### Input for this task
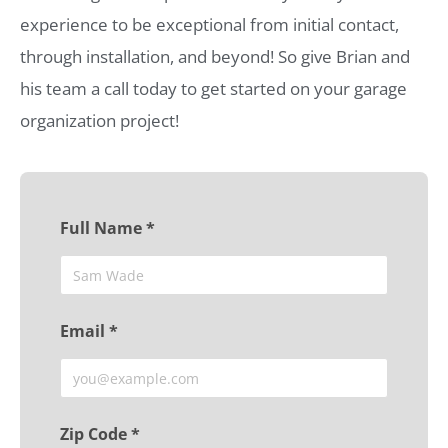
experience to be exceptional from initial contact,
through installation, and beyond! So give Brian and
his team a call today to get started on your garage
organization project!
Full Name *
Email *
Zip Code *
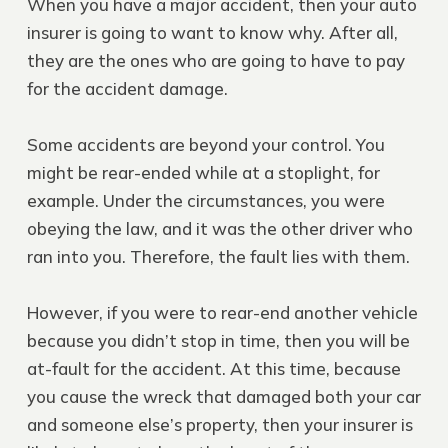
When you have a major accident, then your auto
insurer is going to want to know why. After all,
they are the ones who are going to have to pay
for the accident damage.
Some accidents are beyond your control. You
might be rear-ended while at a stoplight, for
example. Under the circumstances, you were
obeying the law, and it was the other driver who
ran into you. Therefore, the fault lies with them.
However, if you were to rear-end another vehicle
because you didn’t stop in time, then you will be
at-fault for the accident. At this time, because
you cause the wreck that damaged both your car
and someone else’s property, then your insurer is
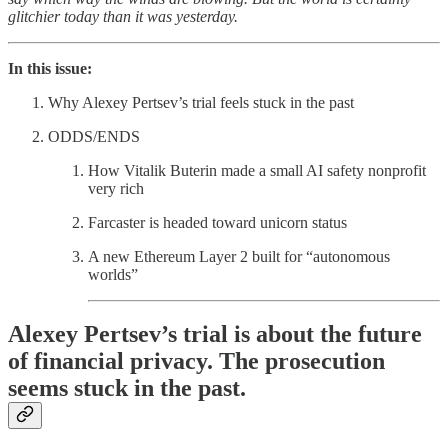
glitchier today than it was yesterday.
In this issue:
Why Alexey Pertsev’s trial feels stuck in the past
ODDS/ENDS
How Vitalik Buterin made a small AI safety nonprofit
very rich
Farcaster is headed toward unicorn status
A new Ethereum Layer 2 built for “autonomous
worlds”
Alexey Pertsev’s trial is about the future
of financial privacy. The prosecution
seems stuck in the past.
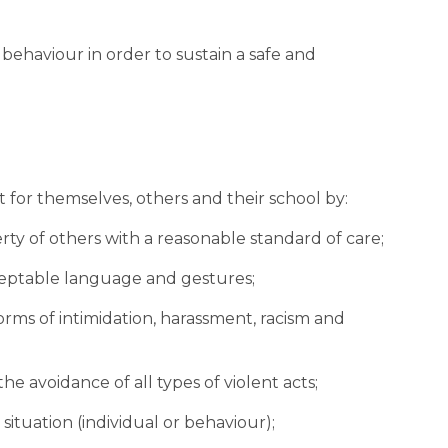
behaviour in order to sustain a safe and 
 for themselves, others and their school by:
perty of others with a reasonable standard of care;
acceptable language and gestures;
ll forms of intimidation, harassment, racism and 
the avoidance of all types of violent acts;
fe situation (individual or behaviour);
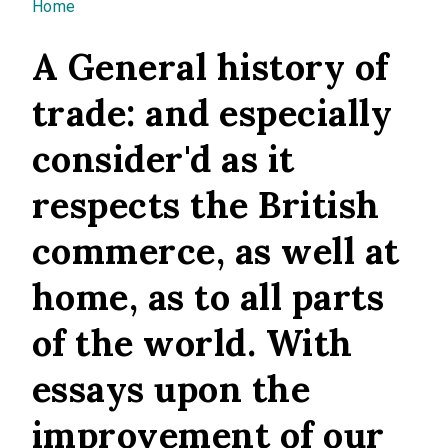
You are here
Home
A General history of
trade: and especially
consider'd as it
respects the British
commerce, as well at
home, as to all parts
of the world. With
essays upon the
improvement of our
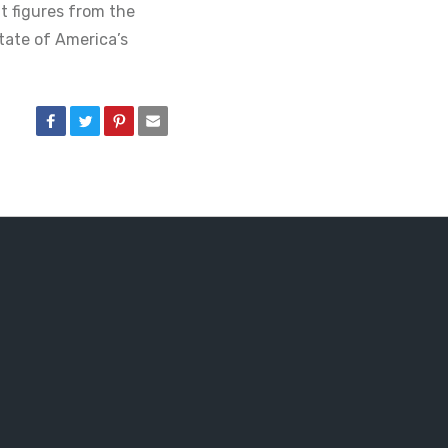
 figures from the
tate of America’s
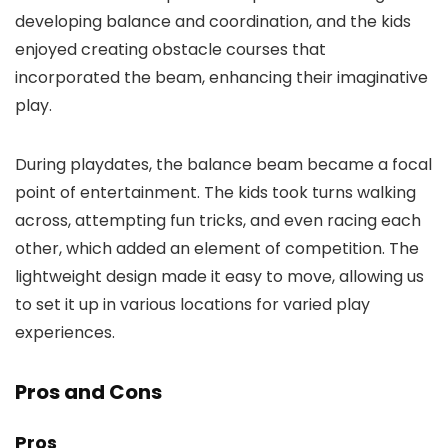
developing balance and coordination, and the kids
enjoyed creating obstacle courses that
incorporated the beam, enhancing their imaginative
play.
During playdates, the balance beam became a focal
point of entertainment. The kids took turns walking
across, attempting fun tricks, and even racing each
other, which added an element of competition. The
lightweight design made it easy to move, allowing us
to set it up in various locations for varied play
experiences.
Pros and Cons
Pros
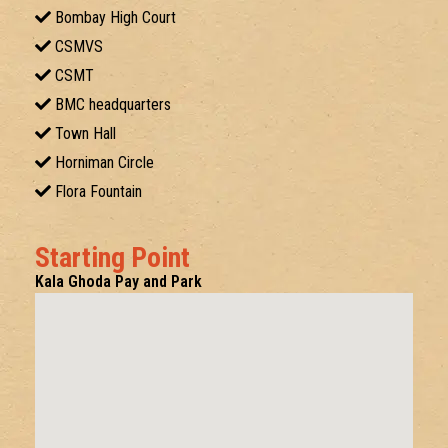
Bombay High Court
CSMVS
CSMT
BMC headquarters
Town Hall
Horniman Circle
Flora Fountain
Starting Point
Kala Ghoda Pay and Park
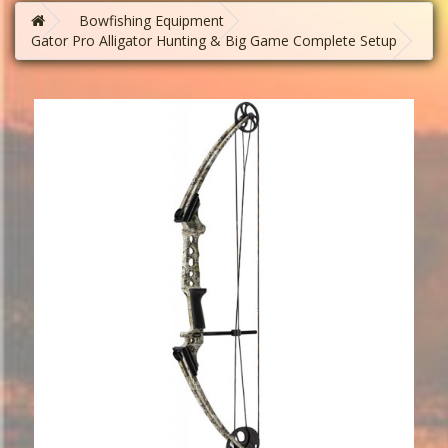
Bowfishing Equipment
Gator Pro Alligator Hunting & Big Game Complete Setup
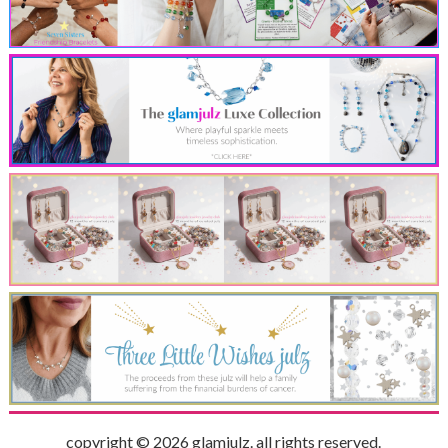
copyright © 2026 glamjulz. all rights reserved.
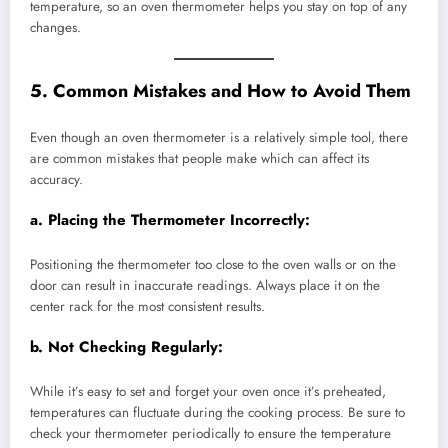
temperature, so an oven thermometer helps you stay on top of any
changes.
5. Common Mistakes and How to Avoid Them
Even though an oven thermometer is a relatively simple tool, there
are common mistakes that people make which can affect its
accuracy.
a.
Placing the Thermometer Incorrectly:
Positioning the thermometer too close to the oven walls or on the
door can result in inaccurate readings. Always place it on the
center rack for the most consistent results.
b.
Not Checking Regularly:
While it’s easy to set and forget your oven once it’s preheated,
temperatures can fluctuate during the cooking process. Be sure to
check your thermometer periodically to ensure the temperature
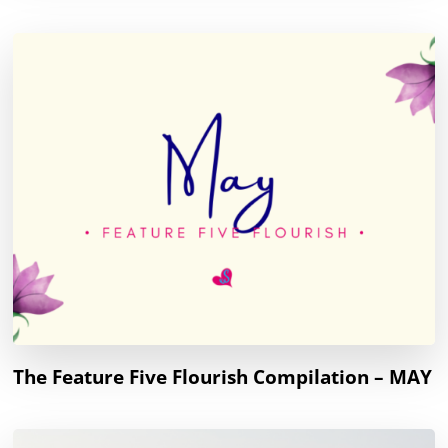
The Feature Five Flourish Compilation – MAY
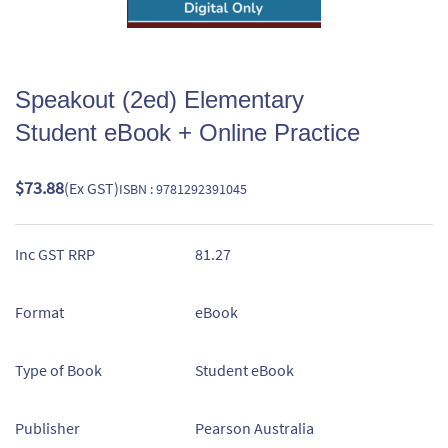
Speakout (2ed) Elementary
Student eBook + Online Practice
$73.88
(Ex GST)
ISBN : 9781292391045
Inc GST RRP
81.27
Format
eBook
Type of Book
Student eBook
Publisher
Pearson Australia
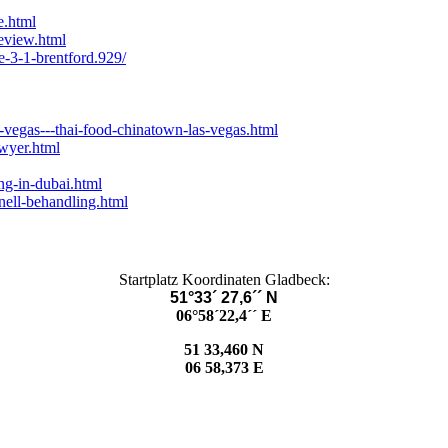
e.html
eview.html
e-3-1-brentford.929/
-vegas---thai-food-chinatown-las-vegas.html
wyer.html
ng-in-dubai.html
nell-behandling.html
Startplatz Koordinaten Gladbeck:
51°33´ 27,6´´ N
06°58´22,4´´ E
51 33,460 N
06 58,373 E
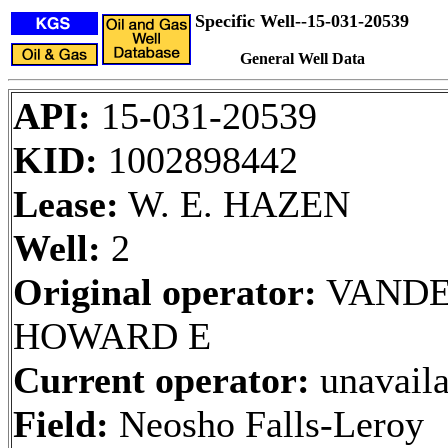
Specific Well--15-031-20539
General Well Data
API:
15-031-20539
KID:
1002898442
Lease:
W. E. HAZEN
Well:
2
Original operator:
VAND
HOWARD E
Current operator:
unavaila
Field:
Neosho Falls-Leroy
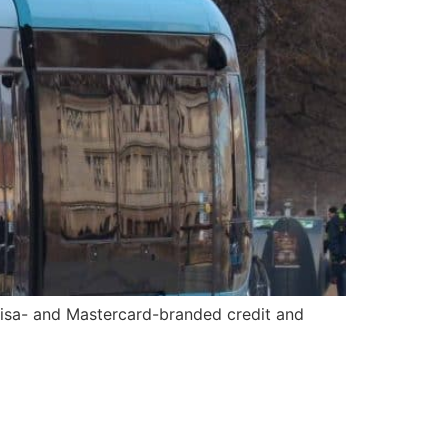
Visa- and Mastercard-branded credit and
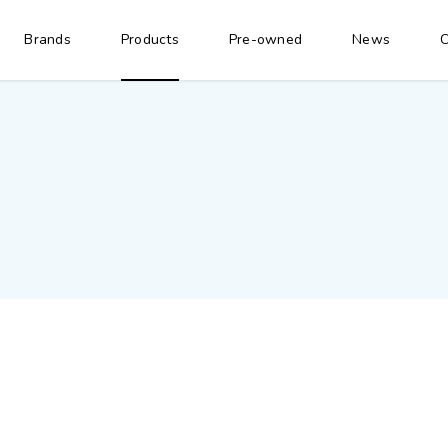
Brands
Products
Pre-owned
News
C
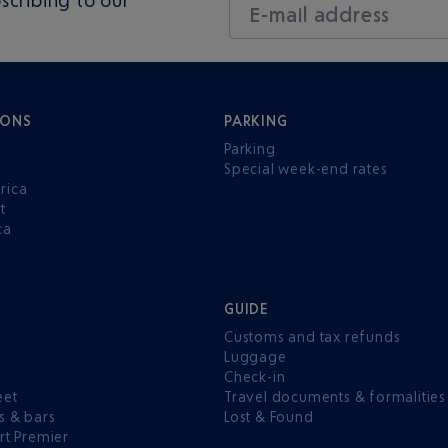
E-mail address
IONS
PARKING
Parking
Special week-end rates
rica
t
ca
GUIDE
Customs and tax refunds
Luggage
e
Check-in
eet
Travel documents & formalities
s & bars
Lost & Found
rt Premier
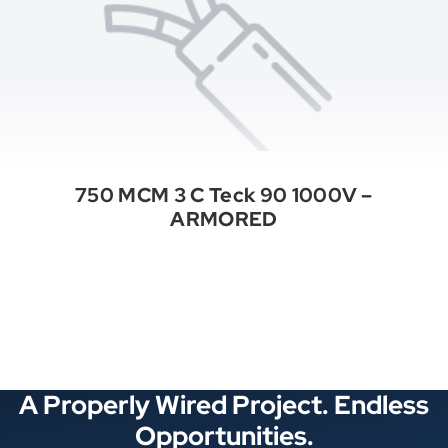
750 MCM 3 C Teck 90 1000V –
ARMORED
See All Categories
A Properly Wired Project. Endless
Opportunities.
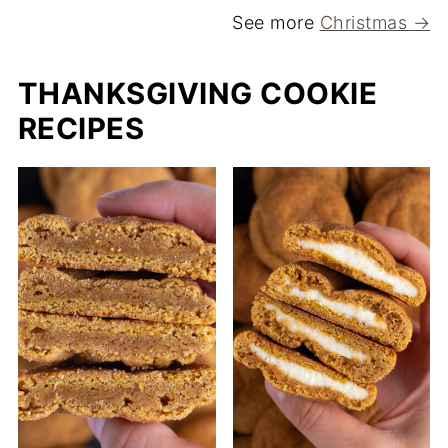
See more
Christmas →
THANKSGIVING COOKIE
RECIPES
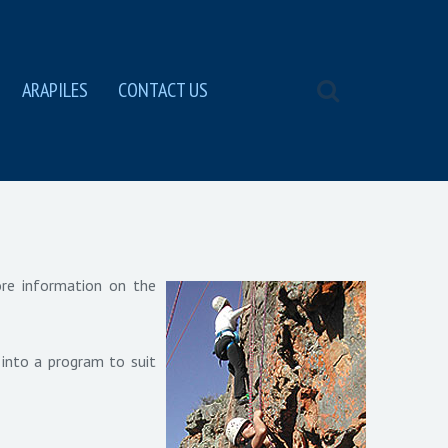
ARAPILES
CONTACT US
ore information on the
 into a program to suit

### The problem
Reproduce the text of all the rows above word for word, leaving out the pictures.

### Solution to this task
experience to be exceptional from initial contact,
through installation, and beyond! So give Brian and
his team a call today to get started on your garage
organization project!
Full Name *
Email *
Zip Code *
When you have a major accident, then your auto
insurer is going to want to know why. After all,
they are the ones who are going to have to pay
for the accident damage.
Some accidents are beyond your control. You
might be rear-ended while at a stoplight, for
example. Under the circumstances, you were
obeying the law, and it was the other driver who
ran into you. Therefore, the fault lies with them.
However, if you were to rear-end another vehicle
because you didn’t stop in time, then you will be
at-fault for the accident. At this time, because
you cause the wreck that damaged both your car
and someone else’s property, then your insurer is
glitchier today than it was yesterday.
In this issue:
Why Alexey Pertsev’s trial feels stuck in the past
ODDS/ENDS
How Vitalik Buterin made a small AI safety nonprofit
very rich
Farcaster is headed toward unicorn status
A new Ethereum Layer 2 built for “autonomous
worlds”
Alexey Pertsev’s trial is about the future
of financial privacy. The prosecution
seems stuck in the past.
behaviour in order to sustain a safe and 
 for themselves, others and their school by:
perty of others with a reasonable standard of care;
acceptable language and gestures;
ll forms of intimidation, harassment, racism and 
the avoidance of all types of violent acts;
fe situation (individual or behaviour);
You are here
Home
A General history of
trade: and especially
consider'd as it
respects the British
commerce, as well at
home, as to all parts
of the world. With
essays upon the
improvement of our
 figures from the
tate of America’s
developing balance and coordination, and the kids
enjoyed creating obstacle courses that
incorporated the beam, enhancing their imaginative
play.
During playdates, the balance beam became a focal
point of entertainment. The kids took turns walking
across, attempting fun tricks, and even racing each
other, which added an element of competition. The
lightweight design made it easy to move, allowing us
to set it up in various locations for varied play
experiences.
Pros and Cons
Pros
Bombay High Court
CSMVS
CSMT
BMC headquarters
Town Hall
Horniman Circle
Flora Fountain
Starting Point
Kala Ghoda Pay and Park
Bowfishing Equipment
Gator Pro Alligator Hunting & Big Game Complete Setup
copyright © 2026 glamjulz. all rights reserved.
temperature, so an oven thermometer helps you stay on top of any
changes.
5. Common Mistakes and How to Avoid Them
Even though an oven thermometer is a relatively simple tool, there
are common mistakes that people make which can affect its
accuracy.
a.
Placing the Thermometer Incorrectly:
Positioning the thermometer too close to the oven walls or on the
door can result in inaccurate readings. Always place it on the
center rack for the most consistent results.
b.
Not Checking Regularly:
While it’s easy to set and forget your oven once it’s preheated,
temperatures can fluctuate during the cooking process. Be sure to
check your thermometer periodically to ensure the temperature
The Feature Five Flourish Compilation – MAY
Speakout (2ed) Elementary
Student eBook + Online Practice
$73.88
(Ex GST)
ISBN : 9781292391045
Inc GST RRP
81.27
Format
eBook
Type of Book
Student eBook
Publisher
Pearson Australia
e.html
eview.html
e-3-1-brentford.929/
-vegas---thai-food-chinatown-las-vegas.html
wyer.html
ng-in-dubai.html
nell-behandling.html
Startplatz Koordinaten Gladbeck:
51°33´ 27,6´´ N
06°58´22,4´´ E
51 33,460 N
06 58,373 E
Specific Well--15-031-20539
General Well Data
API:
15-031-20539
KID:
1002898442
Lease:
W. E. HAZEN
Well:
2
Original operator:
VAND
HOWARD E
Current operator:
unavaila
Field:
Neosho Falls-Leroy
Visa- and Mastercard-branded credit and
Brands
Products
Pre-owned
News
C
E-mail address
IONS
PARKING
Parking
Special week-end rates
rica
t
ca
GUIDE
Customs and tax refunds
Luggage
e
Check-in
eet
Travel documents & formalities
s & bars
Lost & Found
rt Premier
750 MCM 3 C Teck 90 1000V –
ARMORED
See All Categories
A Properly Wired Project. Endless
Opportunities.
See more
Christmas →
THANKSGIVING COOKIE
RECIPES
ARAPILES
CONTACT US
ore information on the
 into a program to suit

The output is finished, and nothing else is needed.